Supplied data Start Marker
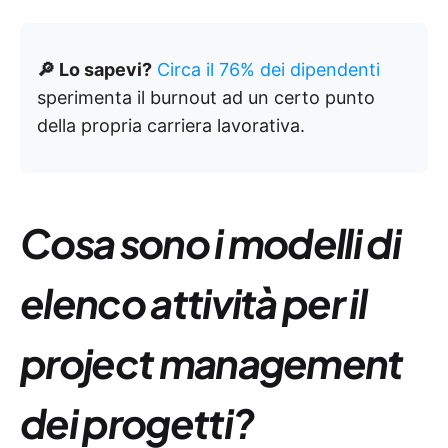
🔎 Lo sapevi?
Circa il 76% dei dipendenti
sperimenta il burnout ad un certo punto
della propria carriera lavorativa.
Cosa sono i modelli di
elenco attività per il
project management
dei progetti?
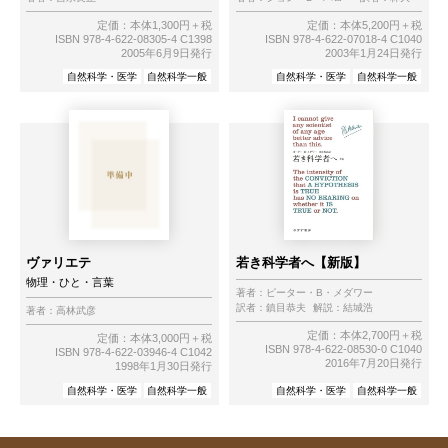
定価：本体1,300円＋税
定価：本体5,200円＋税
ISBN 978-4-622-08305-4 C1398
ISBN 978-4-622-07018-4 C1040
2005年6月9日発行
2003年1月24日発行
自然科学・医学
自然科学一般
自然科学・医学
自然科学一般
ヴァリエテ
若き科学者へ【新版】
物理・ひと・言葉
著者：
ピーター・B・メダワー
訳者：
鎮目恭夫
解説：
結城浩
著者：
高林武彦
定価：本体2,700円＋税
定価：本体3,000円＋税
ISBN 978-4-622-08530-0 C1040
ISBN 978-4-622-03946-4 C1042
2016年7月20日発行
1998年1月30日発行
自然科学・医学
自然科学一般
自然科学・医学
自然科学一般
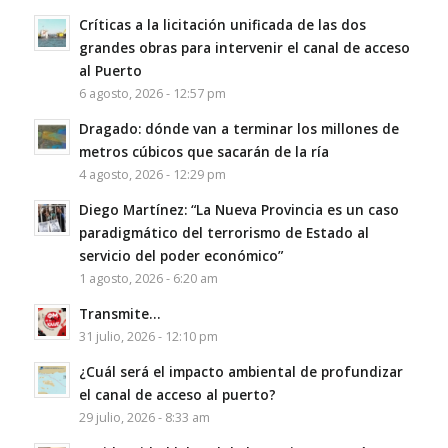
Críticas a la licitación unificada de las dos
grandes obras para intervenir el canal de acceso
al Puerto
6 agosto, 2026 - 12:57 pm
Dragado: dónde van a terminar los millones de
metros cúbicos que sacarán de la ría
4 agosto, 2026 - 12:29 pm
Diego Martínez: “La Nueva Provincia es un caso
paradigmático del terrorismo de Estado al
servicio del poder económico”
1 agosto, 2026 - 6:20 am
Transmite…
31 julio, 2026 - 12:10 pm
¿Cuál será el impacto ambiental de profundizar
el canal de acceso al puerto?
29 julio, 2026 - 8:33 am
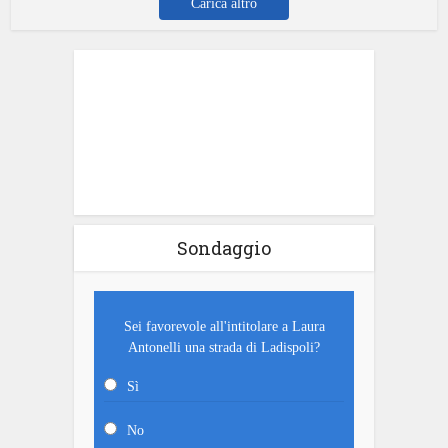
Carica altro
Sondaggio
Sei favorevole all'intitolare a Laura
Antonelli una strada di Ladispoli?
Sì
No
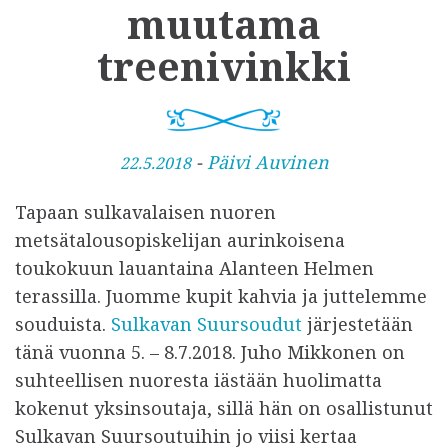
muutama
treenivinkki
J
-
Päivi Auvinen
22.5.2018
u
Tapaan sulkavalaisen nuoren
l
metsätalousopiskelijan aurinkoisena
k
toukokuun lauantaina Alanteen Helmen
a
terassilla. Juomme kupit kahvia ja juttelemme
i
souduista.
Sulkavan Suursoudut
järjestetään
s
tänä vuonna 5. – 8.7.2018. Juho Mikkonen on
t
suhteellisen nuoresta iästään huolimatta
u
kokenut yksinsoutaja, sillä hän on osallistunut
Sulkavan Suursoutuihin jo viisi kertaa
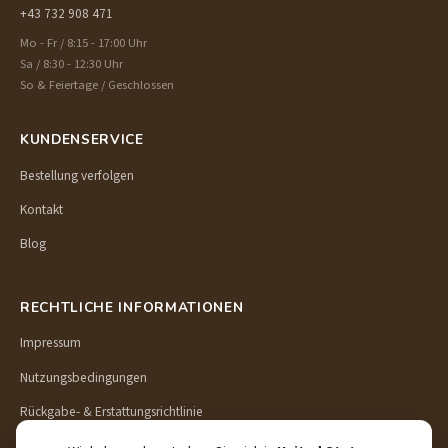
+43 732 908 471
Mo - Fr / 8:15 - 17:00 Uhr
Sa / 8:30 - 12:30 Uhr
So & Feiertage / Geschlossen
KUNDENSERVICE
Bestellung verfolgen
Kontakt
Blog
RECHTLICHE INFORMATIONEN
Impressum
Nutzungsbedingungen
Rückgabe- & Erstattungsrichtlinie
Lieferung & Versand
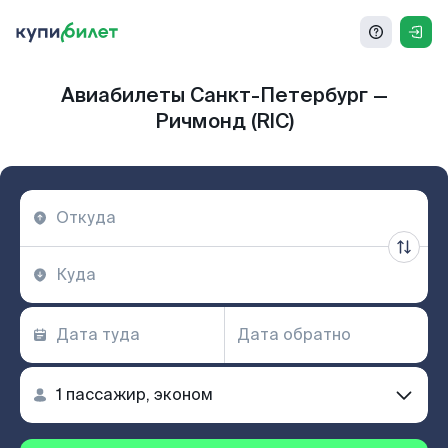
Авиабилеты Санкт-Петербург —
Ричмонд (RIC)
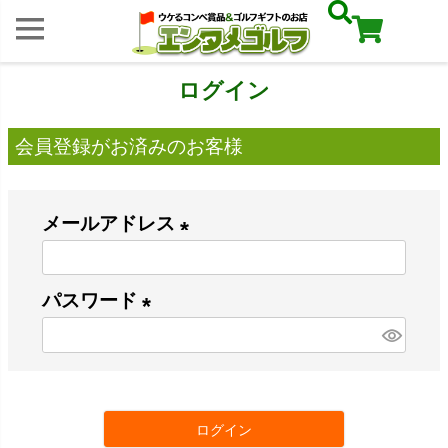
ログイン
会員登録がお済みのお客様
メールアドレス
(
必
パスワード
須
(
)
必
須
ログイン
)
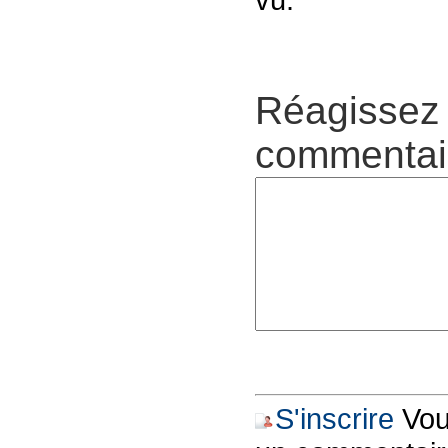
Réagissez 
commentair
S'inscrire
Vous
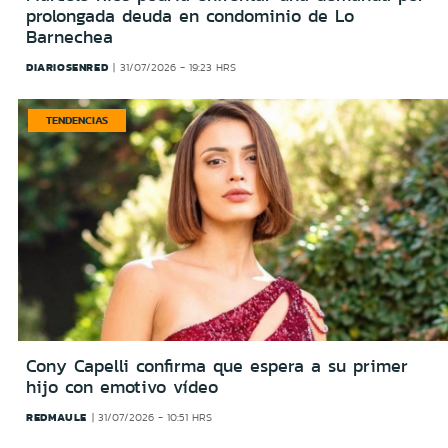
prolongada deuda en condominio de Lo
Barnechea
DIARIOSENRED
31/07/2026 - 19:23 HRS
TENDENCIAS
Cony Capelli confirma que espera a su primer
hijo con emotivo vídeo
REDMAULE
31/07/2026 - 10:51 HRS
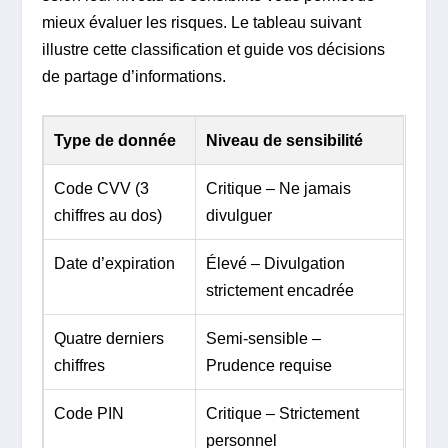
mieux évaluer les risques. Le tableau suivant
illustre cette classification et guide vos décisions
de partage d’informations.
Type de donnée
Niveau de sensibilité
Code CVV (3
Critique – Ne jamais
chiffres au dos)
divulguer
Date d’expiration
Élevé – Divulgation
strictement encadrée
Quatre derniers
Semi-sensible –
chiffres
Prudence requise
Code PIN
Critique – Strictement
personnel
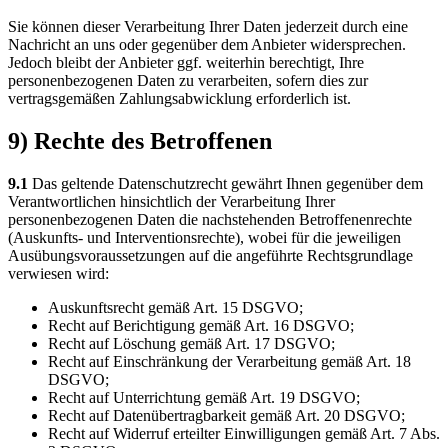
Sie können dieser Verarbeitung Ihrer Daten jederzeit durch eine
Nachricht an uns oder gegenüber dem Anbieter widersprechen.
Jedoch bleibt der Anbieter ggf. weiterhin berechtigt, Ihre
personenbezogenen Daten zu verarbeiten, sofern dies zur
vertragsgemäßen Zahlungsabwicklung erforderlich ist.
9) Rechte des Betroffenen
9.1
Das geltende Datenschutzrecht gewährt Ihnen gegenüber dem
Verantwortlichen hinsichtlich der Verarbeitung Ihrer
personenbezogenen Daten die nachstehenden Betroffenenrechte
(Auskunfts- und Interventionsrechte), wobei für die jeweiligen
Ausübungsvoraussetzungen auf die angeführte Rechtsgrundlage
verwiesen wird:
Auskunftsrecht gemäß Art. 15 DSGVO;
Recht auf Berichtigung gemäß Art. 16 DSGVO;
Recht auf Löschung gemäß Art. 17 DSGVO;
Recht auf Einschränkung der Verarbeitung gemäß Art. 18
DSGVO;
Recht auf Unterrichtung gemäß Art. 19 DSGVO;
Recht auf Datenübertragbarkeit gemäß Art. 20 DSGVO;
Recht auf Widerruf erteilter Einwilligungen gemäß Art. 7 Abs.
Supplied data End Marker
What to work on: Starting at the first line of the listing above, write out each line exactly and nothing else until you reach the line containing "de partage d’informations.", which is included as well; omit all pictures.

Your solution:
🔎 Lo sapevi?
Circa il 76% dei dipendenti
sperimenta il burnout ad un certo punto
della propria carriera lavorativa.
Cosa sono i modelli di
elenco attività per il
project management
dei progetti?
定価：本体1,300円＋税
定価：本体5,200円＋税
ISBN 978-4-622-08305-4 C1398
ISBN 978-4-622-07018-4 C1040
2005年6月9日発行
2003年1月24日発行
自然科学・医学
自然科学一般
自然科学・医学
自然科学一般
ヴァリエテ
若き科学者へ【新版】
物理・ひと・言葉
著者：
ピーター・B・メダワー
訳者：
鎮目恭夫
解説：
結城浩
著者：
高林武彦
定価：本体2,700円＋税
定価：本体3,000円＋税
ISBN 978-4-622-08530-0 C1040
ISBN 978-4-622-03946-4 C1042
2016年7月20日発行
1998年1月30日発行
自然科学・医学
自然科学一般
自然科学・医学
自然科学一般
Críticas a la licitación unificada de las dos
grandes obras para intervenir el canal de acceso
al Puerto
6 agosto, 2026 - 12:57 pm
Dragado: dónde van a terminar los millones de
metros cúbicos que sacarán de la ría
4 agosto, 2026 - 12:29 pm
Diego Martínez: “La Nueva Provincia es un caso
paradigmático del terrorismo de Estado al
servicio del poder económico”
1 agosto, 2026 - 6:20 am
Transmite…
31 julio, 2026 - 12:10 pm
¿Cuál será el impacto ambiental de profundizar
el canal de acceso al puerto?
29 julio, 2026 - 8:33 am
Carica altro
Sondaggio
Sei favorevole all'intitolare a Laura
Antonelli una strada di Ladispoli?
Sì
No
muutama
treenivinkki
J
-
Päivi Auvinen
22.5.2018
u
Tapaan sulkavalaisen nuoren
l
metsätalousopiskelijan aurinkoisena
k
toukokuun lauantaina Alanteen Helmen
a
terassilla. Juomme kupit kahvia ja juttelemme
i
souduista.
Sulkavan Suursoudut
järjestetään
s
tänä vuonna 5. – 8.7.2018. Juho Mikkonen on
t
suhteellisen nuoresta iästään huolimatta
u
kokenut yksinsoutaja, sillä hän on osallistunut
Sulkavan Suursoutuihin jo viisi kertaa
+43 732 908 471
Mo - Fr / 8:15 - 17:00 Uhr
Sa / 8:30 - 12:30 Uhr
So & Feiertage / Geschlossen
KUNDENSERVICE
Bestellung verfolgen
Kontakt
Blog
RECHTLICHE INFORMATIONEN
Impressum
Nutzungsbedingungen
Rückgabe- & Erstattungsrichtlinie
Lieferung & Versand
Авиабилеты Санкт-Петербург —
Ричмонд (RIC)
ログイン
会員登録がお済みのお客様
メールアドレス
(
必
パスワード
須
(
)
必
須
ログイン
)
Réagissez 
commentair
S'inscrire
Vous
prolongada deuda en condominio de Lo
Barnechea
DIARIOSENRED
31/07/2026 - 19:23 HRS
TENDENCIAS
Cony Capelli confirma que espera a su primer
hijo con emotivo vídeo
REDMAULE
31/07/2026 - 10:51 HRS
mieux évaluer les risques. Le tableau suivant
illustre cette classification et guide vos décisions
de partage d’informations.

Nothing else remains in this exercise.